By Siyolise Fikizolo
For millions of young South African learners, finding age-appropriate reading materials in their mother tongue remains a challenge. Now, a team of interdisciplinary researchers is working to change that by developing the first complete child-focused lexicon database for the country’s Nguni languages.
Dr Tracy Bowles and Paige Cox, lecturers at Rhodes University; Dr Robyn Berghoff from Stellenbosch University; and Dr Zelalem Shibeshi, senior lecturer at Rhodes University, are behind this project. They aim to create an open-access database covering isiZulu, isiXhosa, siSwati, and isiNdebele; languages that have received limited attention compared to English, Spanish, and German, which have substantial lexical databases supporting both research and educational development.
“What inspired me to create this database project is that I used to create my own database when doing my master’s degree, which contained a broader linguistic range of information that was beyond simple word definitions, which used to help me a lot. That’s when I thought it would contribute to children’s literature,” said Cox.
Until recently, the only child-focused lexical database for indigenous South African languages was for isiXhosa, created in 2024 by Berghoff. “Most literacy resources and assessments to date are currently built on what we call expert judgments, and without objective empirical data, these are really just estimates, and this often leaves a mismatch between research tools, class materials, and the vocabulary that children encounter in the books they read,” said Bowles during a recent presentation of their project.
A database built for children
The database comprises more than 2 000 children’s stories across four Nguni languages, sourced from initiatives such as African Storybook, Nal’ibali, and the Department of Basic Education’s readers. It represents the most extensive collection of kid-friendly text in these languages, with over 150 000 tokens in isiZulu, 140 000 in isiXhosa, and roughly 100 000 in siSwati and isiNdebele.
Unlike existing databases built from adult texts or government websites, this project uses exclusively children’s literature to ensure the data reflects what young learners actually encounter in their reading materials. The database includes critical information such as word frequency, word length, neighbourhood density (similarly spelt words), and sublexical features like consonant sequences, all factors that research shows directly impact how children process, recognise, and learn words.
Technical challenges and solutions
Shibeshi used sophisticated Python-based methods to collect and process the texts, using automated PDF downloads with optical character recognition and web scraping techniques. The team faced unique challenges, including computer-unfriendly fonts designed for children and typographic errors in the source materials.
“We wanted this database to be as clean as possible, and we had to balance keeping the corpus clean for use as a pedagogical resource without dictating what counts as a legitimate word in Nguni,” said Cox.
The team took a conservative approach, filtering out obvious non-standard tokens such as onomatopoeic words and interjections while preserving all metadata for potential future linguistic analysis.
From research to practice
The researchers envision the database supporting multiple applications, including designing psycholinguistic experiments with developmentally appropriate stimuli, creating graded reading materials, developing phonics programs based on actual letter frequency, and aligning literacy assessments with real-world reading input.

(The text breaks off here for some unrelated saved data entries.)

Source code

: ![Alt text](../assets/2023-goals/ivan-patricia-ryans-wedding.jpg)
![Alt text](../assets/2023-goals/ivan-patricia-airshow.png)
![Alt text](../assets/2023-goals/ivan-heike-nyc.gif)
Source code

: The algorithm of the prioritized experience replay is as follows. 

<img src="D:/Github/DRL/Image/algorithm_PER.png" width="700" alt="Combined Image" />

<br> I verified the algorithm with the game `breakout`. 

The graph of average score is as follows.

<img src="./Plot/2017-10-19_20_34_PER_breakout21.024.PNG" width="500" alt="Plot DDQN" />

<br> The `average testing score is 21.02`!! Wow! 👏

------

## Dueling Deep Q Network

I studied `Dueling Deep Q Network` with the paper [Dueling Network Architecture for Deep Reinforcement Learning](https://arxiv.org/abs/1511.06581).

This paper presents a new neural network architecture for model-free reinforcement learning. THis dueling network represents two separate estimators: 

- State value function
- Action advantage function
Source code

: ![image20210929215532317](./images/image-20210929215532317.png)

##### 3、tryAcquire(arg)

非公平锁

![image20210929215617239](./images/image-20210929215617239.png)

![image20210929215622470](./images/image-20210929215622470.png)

Importantly, the database tracks metadata such as story titles, grade levels, and sources, allowing researchers to compare how different publishers approach vocabulary difficulty or analyse patterns across reading levels.
The team plans to present their work at the Digital Humanities Association of Southern Africa conference later this year, with a research paper in preparation. Their ultimate goal is to create an interactive, user-friendly web interface that allows researchers, educators, and NGOs to access the data and download word lists that meet specific criteria.
“We envision this as an open-access platform that anyone can use to inform their research and develop literacy and language resources,” Bowles said.